Problem description: What is needed is a word-for-word transcription of every record below.

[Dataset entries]
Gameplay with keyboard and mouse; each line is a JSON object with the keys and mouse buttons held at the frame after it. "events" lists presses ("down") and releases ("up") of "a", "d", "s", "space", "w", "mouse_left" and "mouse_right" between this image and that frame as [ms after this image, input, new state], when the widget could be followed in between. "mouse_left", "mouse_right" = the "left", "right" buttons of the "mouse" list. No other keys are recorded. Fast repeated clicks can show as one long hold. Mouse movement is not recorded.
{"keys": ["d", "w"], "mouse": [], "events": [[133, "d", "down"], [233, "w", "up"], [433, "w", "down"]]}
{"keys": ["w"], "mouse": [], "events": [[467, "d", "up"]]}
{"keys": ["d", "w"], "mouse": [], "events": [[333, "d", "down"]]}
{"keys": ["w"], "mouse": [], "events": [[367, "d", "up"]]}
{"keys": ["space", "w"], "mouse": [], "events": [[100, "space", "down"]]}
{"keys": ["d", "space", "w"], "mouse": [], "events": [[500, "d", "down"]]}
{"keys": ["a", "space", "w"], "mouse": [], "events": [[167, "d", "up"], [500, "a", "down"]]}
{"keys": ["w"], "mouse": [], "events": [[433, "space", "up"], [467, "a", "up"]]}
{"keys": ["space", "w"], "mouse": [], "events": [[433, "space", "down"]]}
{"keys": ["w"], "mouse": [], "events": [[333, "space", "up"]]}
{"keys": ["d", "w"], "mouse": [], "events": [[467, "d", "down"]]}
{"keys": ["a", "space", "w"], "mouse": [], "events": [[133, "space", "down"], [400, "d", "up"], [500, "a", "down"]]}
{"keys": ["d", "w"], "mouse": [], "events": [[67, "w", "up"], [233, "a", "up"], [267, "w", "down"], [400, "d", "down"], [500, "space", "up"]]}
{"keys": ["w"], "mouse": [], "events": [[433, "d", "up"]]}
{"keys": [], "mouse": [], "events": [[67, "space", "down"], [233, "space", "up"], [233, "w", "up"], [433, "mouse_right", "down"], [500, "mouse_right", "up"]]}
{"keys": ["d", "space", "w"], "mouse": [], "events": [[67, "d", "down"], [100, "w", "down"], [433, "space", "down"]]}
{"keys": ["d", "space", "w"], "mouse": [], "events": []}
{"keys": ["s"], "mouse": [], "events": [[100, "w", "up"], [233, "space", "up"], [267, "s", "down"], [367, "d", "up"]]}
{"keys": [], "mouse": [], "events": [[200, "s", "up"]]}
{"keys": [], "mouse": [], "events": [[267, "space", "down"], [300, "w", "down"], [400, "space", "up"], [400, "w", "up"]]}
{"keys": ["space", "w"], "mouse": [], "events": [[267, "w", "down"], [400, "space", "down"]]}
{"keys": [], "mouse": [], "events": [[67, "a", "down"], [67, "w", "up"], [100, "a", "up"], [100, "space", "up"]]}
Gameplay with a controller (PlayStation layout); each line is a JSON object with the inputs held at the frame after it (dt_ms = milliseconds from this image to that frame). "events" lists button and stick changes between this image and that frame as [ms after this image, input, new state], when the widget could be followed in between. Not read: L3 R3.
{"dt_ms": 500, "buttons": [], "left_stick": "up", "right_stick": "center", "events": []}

Written response:
Gameplay with keyboard and mouse; each line is a JSON object with the keys and mouse buttons held at the frame after it. "events" lists presses ("down") and releases ("up") of "a", "d", "s", "space", "w", "mouse_left" and "mouse_right" between this image and that frame as [ms after this image, input, new state], when the widget could be followed in between. "mouse_left", "mouse_right" = the "left", "right" buttons of the "mouse" list. No other keys are recorded. Fast repeated clicks can show as one long hold. Mouse movement is not recorded.
{"keys": ["d", "w"], "mouse": [], "events": [[133, "d", "down"], [233, "w", "up"], [433, "w", "down"]]}
{"keys": ["w"], "mouse": [], "events": [[467, "d", "up"]]}
{"keys": ["d", "w"], "mouse": [], "events": [[333, "d", "down"]]}
{"keys": ["w"], "mouse": [], "events": [[367, "d", "up"]]}
{"keys": ["space", "w"], "mouse": [], "events": [[100, "space", "down"]]}
{"keys": ["d", "space", "w"], "mouse": [], "events": [[500, "d", "down"]]}
{"keys": ["a", "space", "w"], "mouse": [], "events": [[167, "d", "up"], [500, "a", "down"]]}
{"keys": ["w"], "mouse": [], "events": [[433, "space", "up"], [467, "a", "up"]]}
{"keys": ["space", "w"], "mouse": [], "events": [[433, "space", "down"]]}
{"keys": ["w"], "mouse": [], "events": [[333, "space", "up"]]}
{"keys": ["d", "w"], "mouse": [], "events": [[467, "d", "down"]]}
{"keys": ["a", "space", "w"], "mouse": [], "events": [[133, "space", "down"], [400, "d", "up"], [500, "a", "down"]]}
{"keys": ["d", "w"], "mouse": [], "events": [[67, "w", "up"], [233, "a", "up"], [267, "w", "down"], [400, "d", "down"], [500, "space", "up"]]}
{"keys": ["w"], "mouse": [], "events": [[433, "d", "up"]]}
{"keys": [], "mouse": [], "events": [[67, "space", "down"], [233, "space", "up"], [233, "w", "up"], [433, "mouse_right", "down"], [500, "mouse_right", "up"]]}
{"keys": ["d", "space", "w"], "mouse": [], "events": [[67, "d", "down"], [100, "w", "down"], [433, "space", "down"]]}
{"keys": ["d", "space", "w"], "mouse": [], "events": []}
{"keys": ["s"], "mouse": [], "events": [[100, "w", "up"], [233, "space", "up"], [267, "s", "down"], [367, "d", "up"]]}
{"keys": [], "mouse": [], "events": [[200, "s", "up"]]}
{"keys": [], "mouse": [], "events": [[267, "space", "down"], [300, "w", "down"], [400, "space", "up"], [400, "w", "up"]]}
{"keys": ["space", "w"], "mouse": [], "events": [[267, "w", "down"], [400, "space", "down"]]}
{"keys": [], "mouse": [], "events": [[67, "a", "down"], [67, "w", "up"], [100, "a", "up"], [100, "space", "up"]]}
Gameplay with a controller (PlayStation layout); each line is a JSON object with the inputs held at the frame after it (dt_ms = milliseconds from this image to that frame). "events" lists button and stick changes between this image and that frame as [ms after this image, input, new state], when the widget could be followed in between. Not read: L3 R3.
{"dt_ms": 500, "buttons": [], "left_stick": "up", "right_stick": "center", "events": []}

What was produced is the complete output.